→ **ACTIVITY**:
How many lines within the records include the word "purple"? Only that number should be given.
***** PROVIDED RECORDS
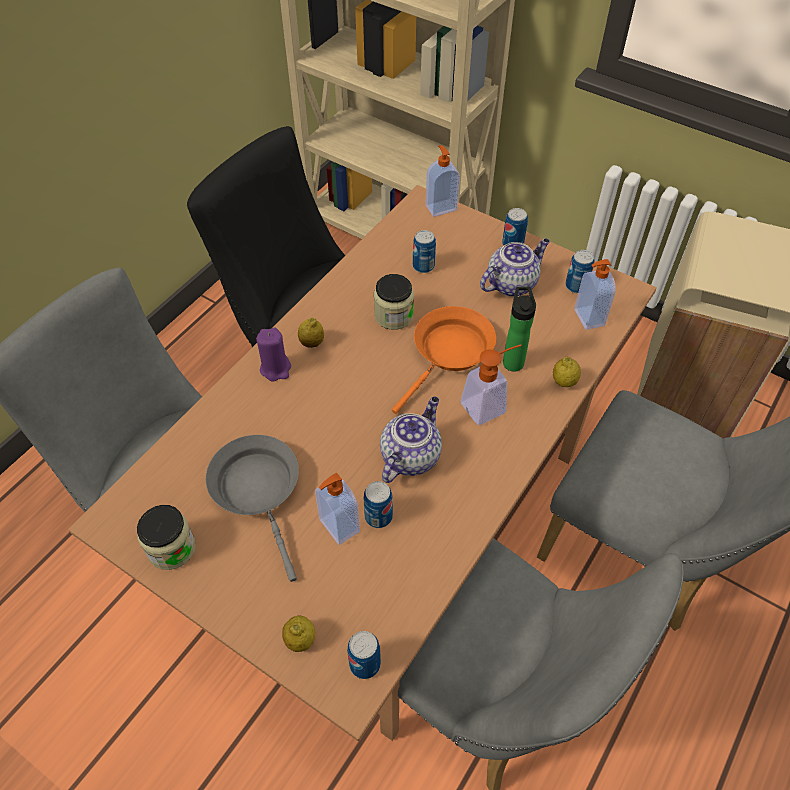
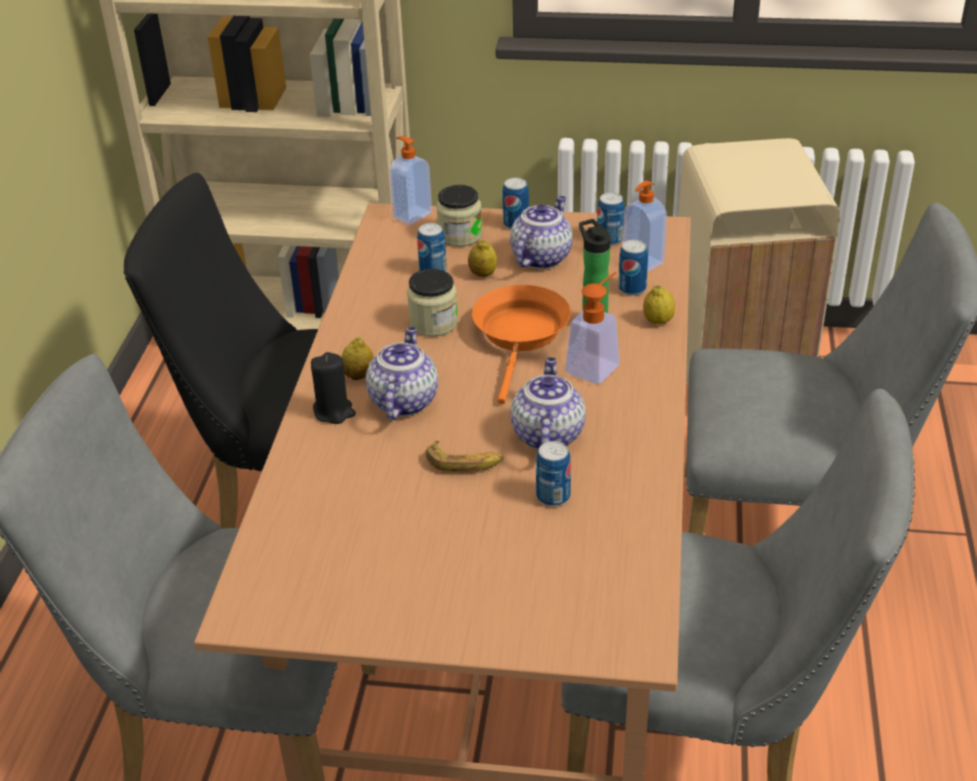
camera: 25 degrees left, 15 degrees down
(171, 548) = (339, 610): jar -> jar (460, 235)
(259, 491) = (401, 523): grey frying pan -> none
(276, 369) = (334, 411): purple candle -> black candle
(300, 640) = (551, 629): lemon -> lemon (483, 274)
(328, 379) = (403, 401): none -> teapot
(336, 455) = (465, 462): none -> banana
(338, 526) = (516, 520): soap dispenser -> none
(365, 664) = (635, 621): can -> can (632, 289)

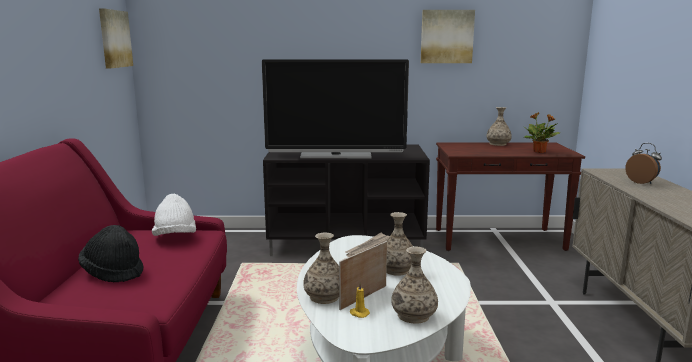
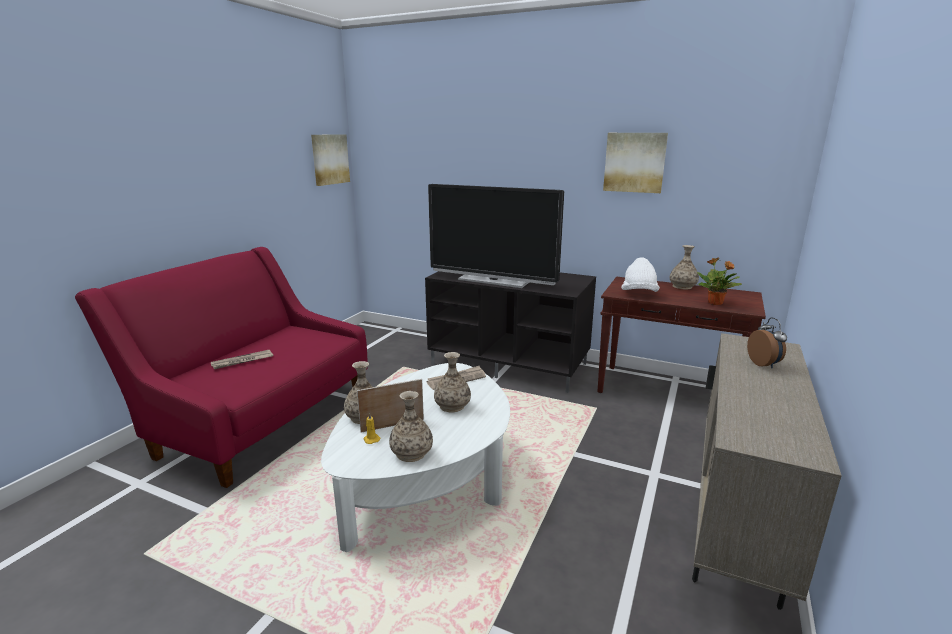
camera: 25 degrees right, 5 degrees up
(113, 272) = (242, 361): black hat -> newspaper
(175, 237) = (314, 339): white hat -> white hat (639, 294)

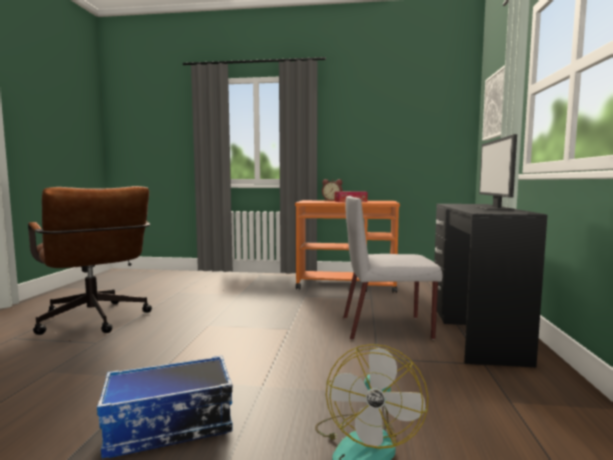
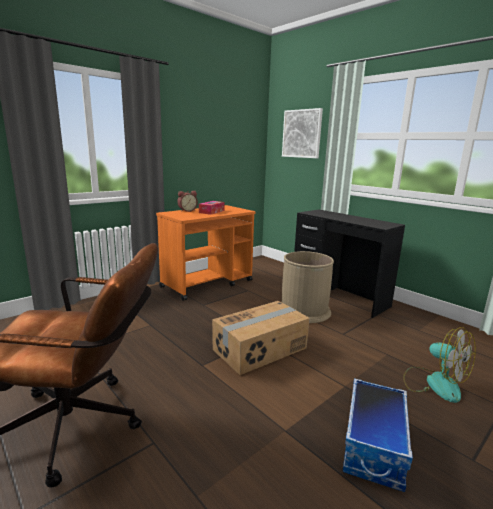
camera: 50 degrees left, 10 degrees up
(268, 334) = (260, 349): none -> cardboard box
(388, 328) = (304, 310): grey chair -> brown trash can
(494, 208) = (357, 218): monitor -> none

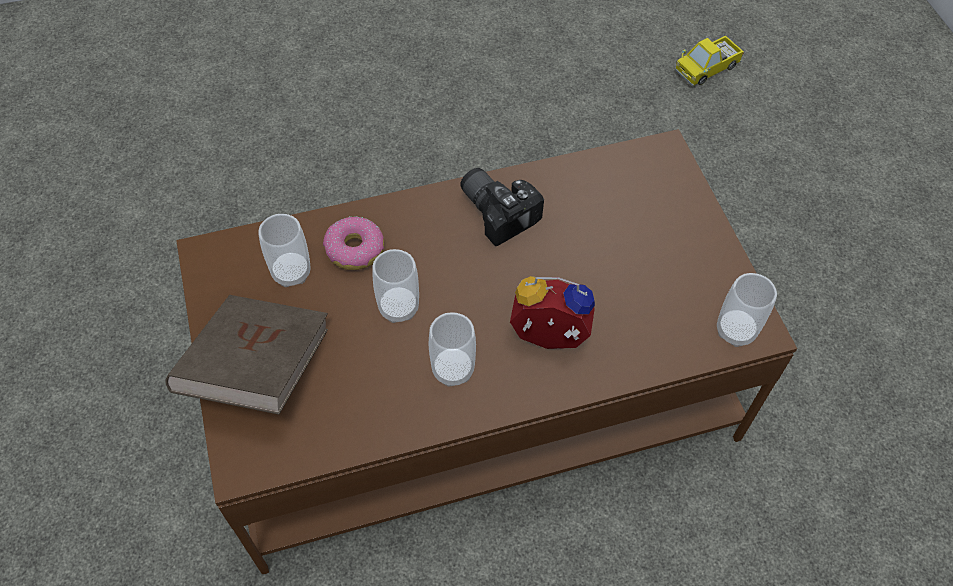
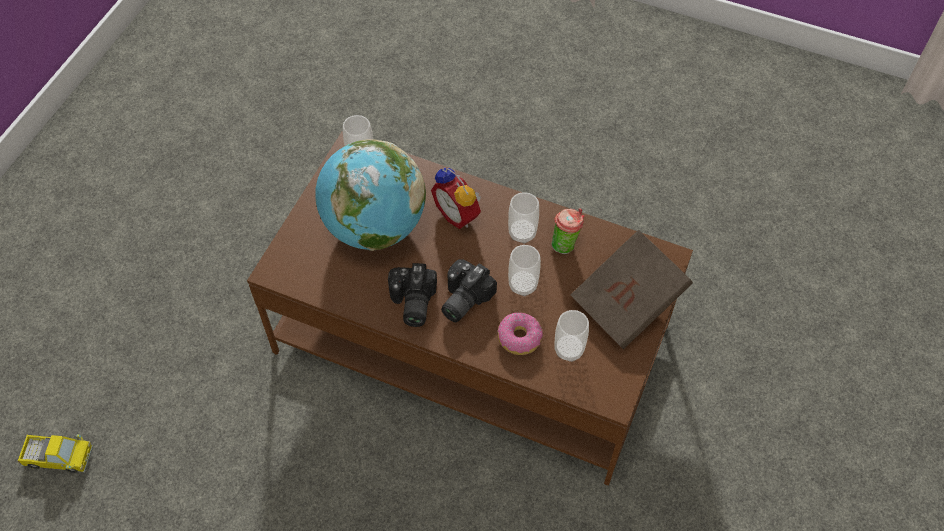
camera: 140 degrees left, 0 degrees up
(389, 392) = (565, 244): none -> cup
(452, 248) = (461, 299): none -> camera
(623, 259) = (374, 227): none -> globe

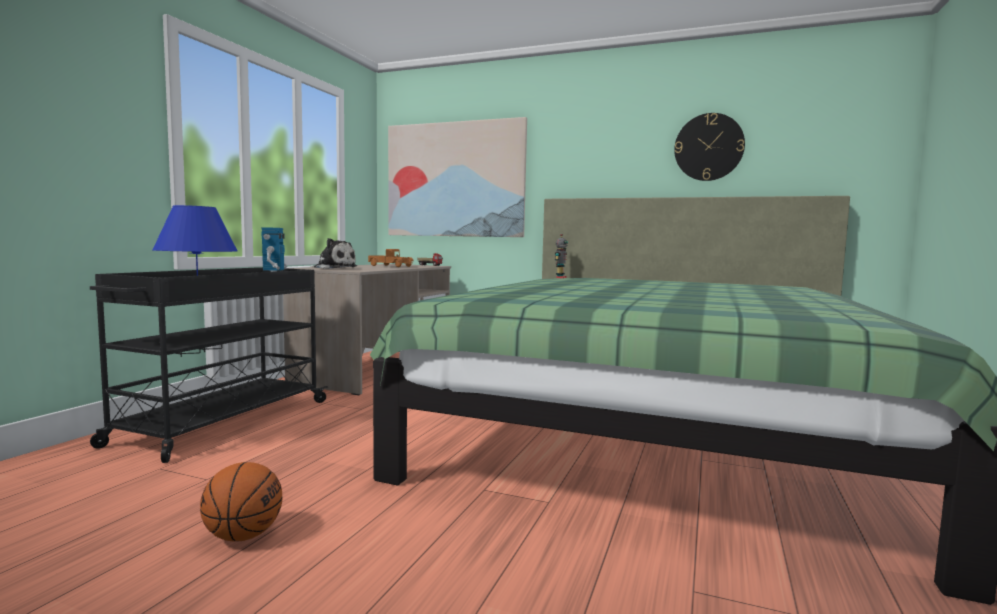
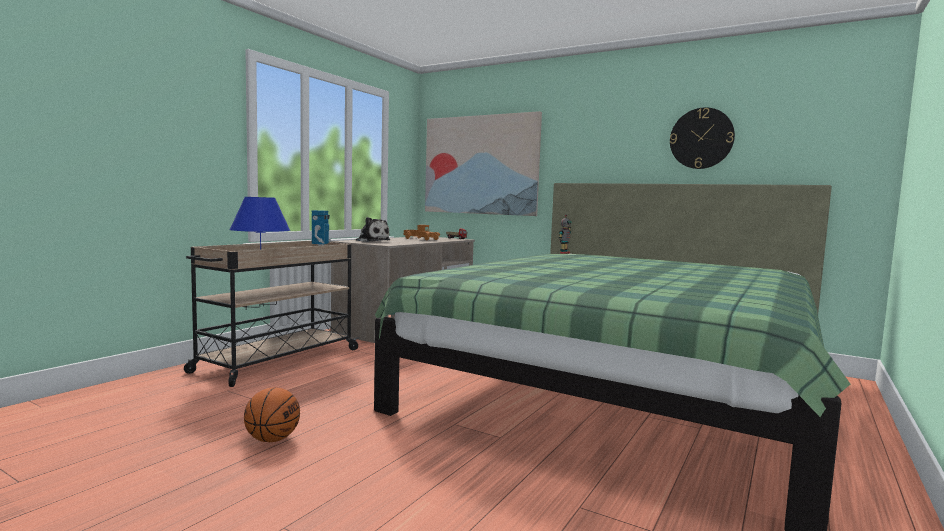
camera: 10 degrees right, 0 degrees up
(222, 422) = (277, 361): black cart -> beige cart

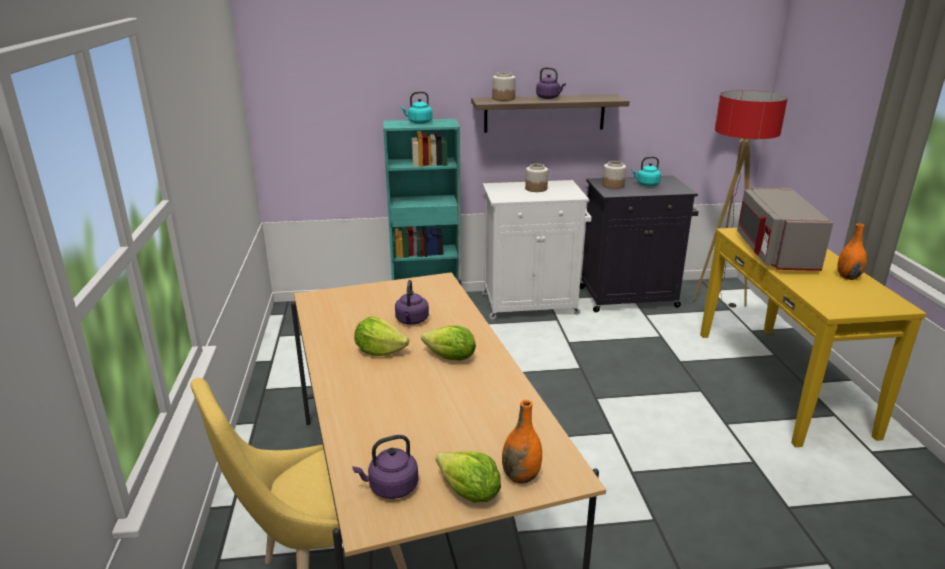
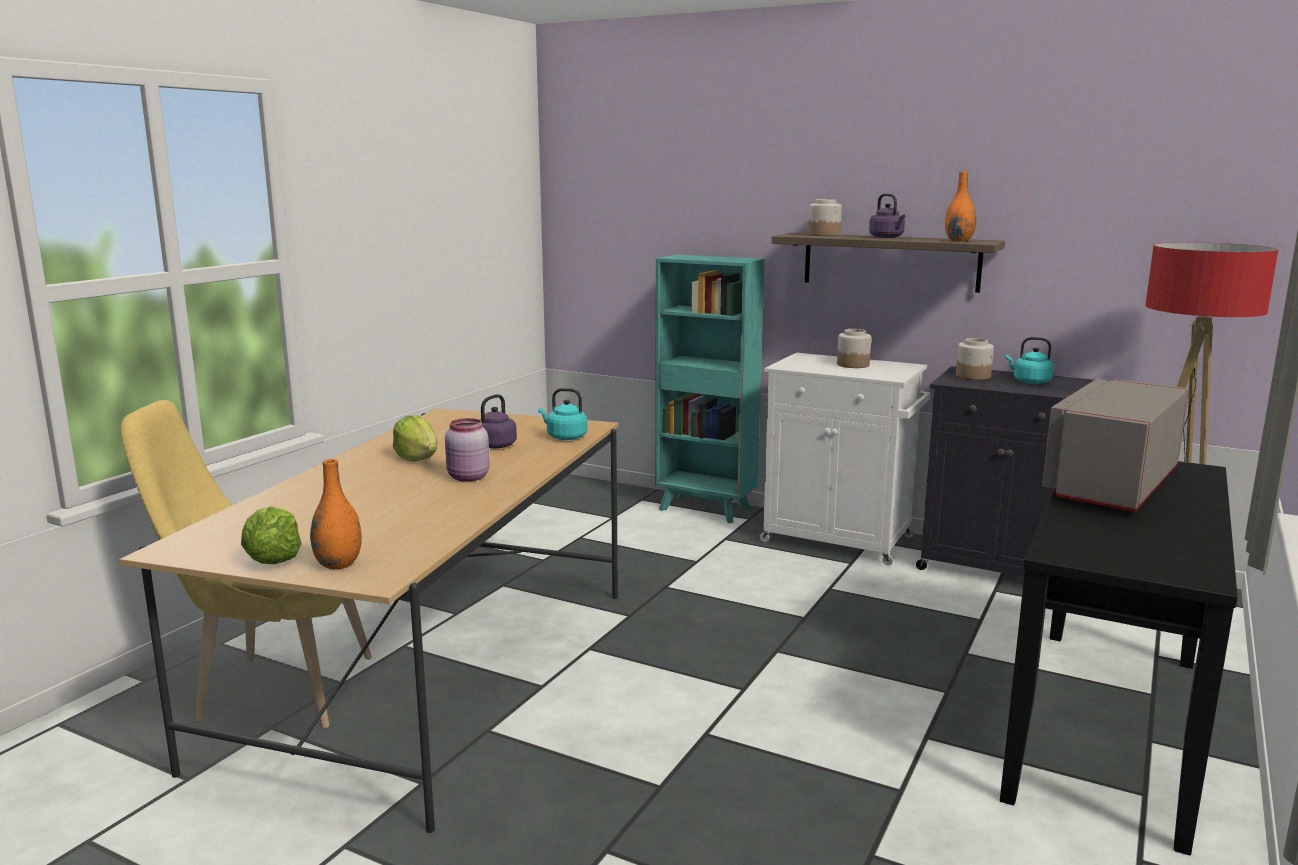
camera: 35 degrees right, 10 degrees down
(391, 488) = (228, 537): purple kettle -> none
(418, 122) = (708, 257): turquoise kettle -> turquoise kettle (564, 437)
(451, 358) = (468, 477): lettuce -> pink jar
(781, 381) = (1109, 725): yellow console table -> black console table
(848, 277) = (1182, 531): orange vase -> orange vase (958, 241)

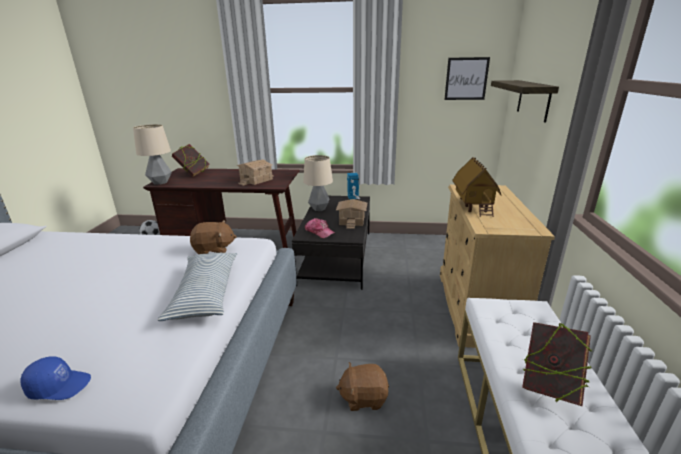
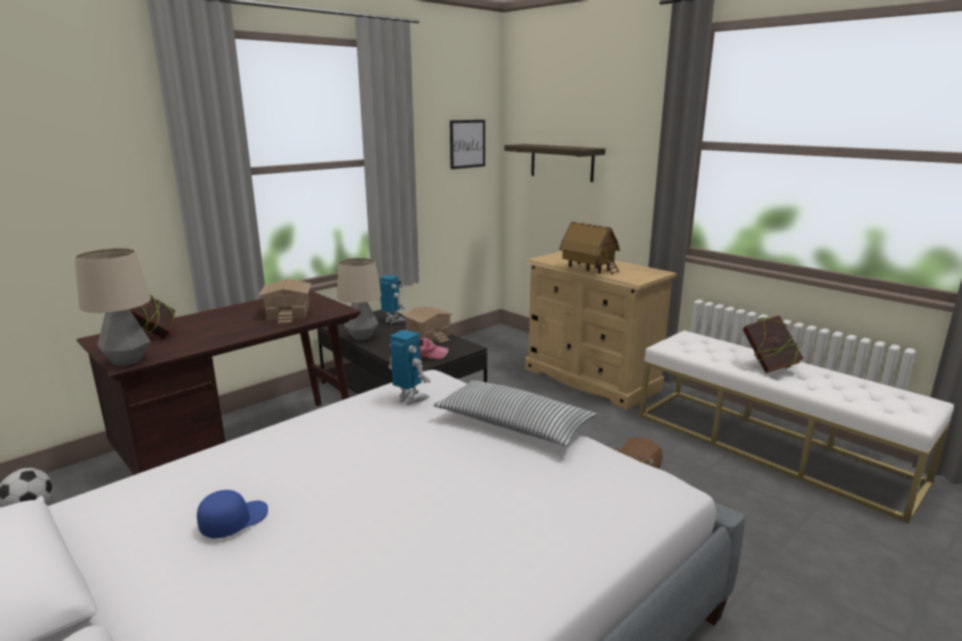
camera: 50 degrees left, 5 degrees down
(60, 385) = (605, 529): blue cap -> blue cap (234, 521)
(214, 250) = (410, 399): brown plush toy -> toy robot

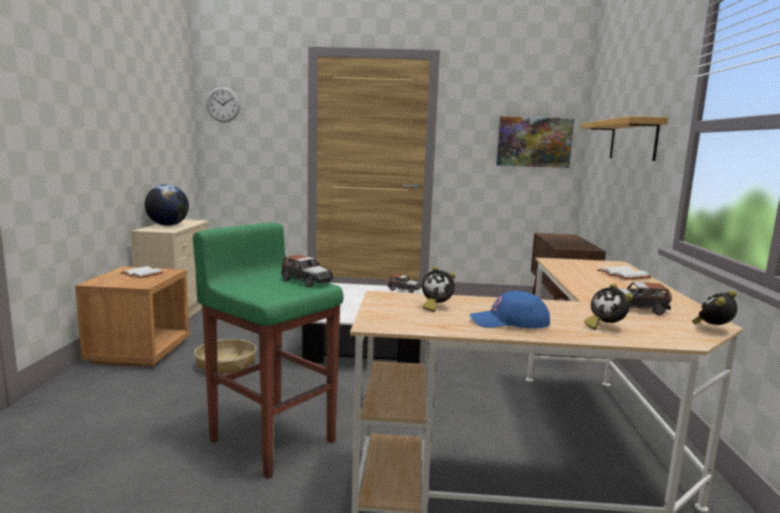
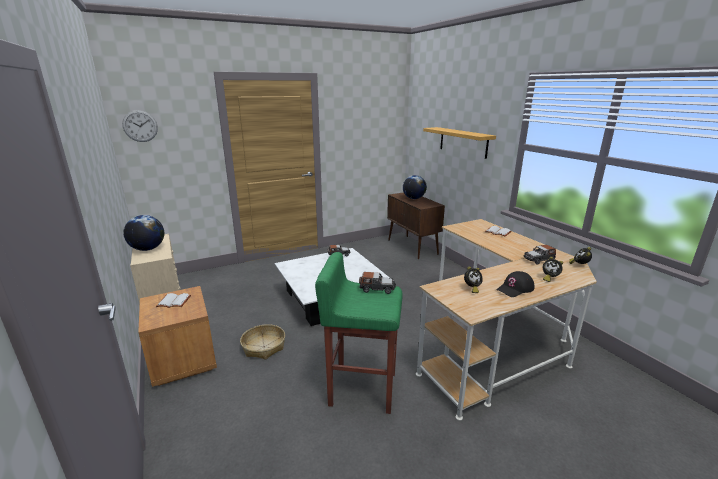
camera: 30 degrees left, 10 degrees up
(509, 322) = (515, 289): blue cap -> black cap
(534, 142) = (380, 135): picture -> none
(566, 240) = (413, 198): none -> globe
**********
→ **TASK ANSWER**:
2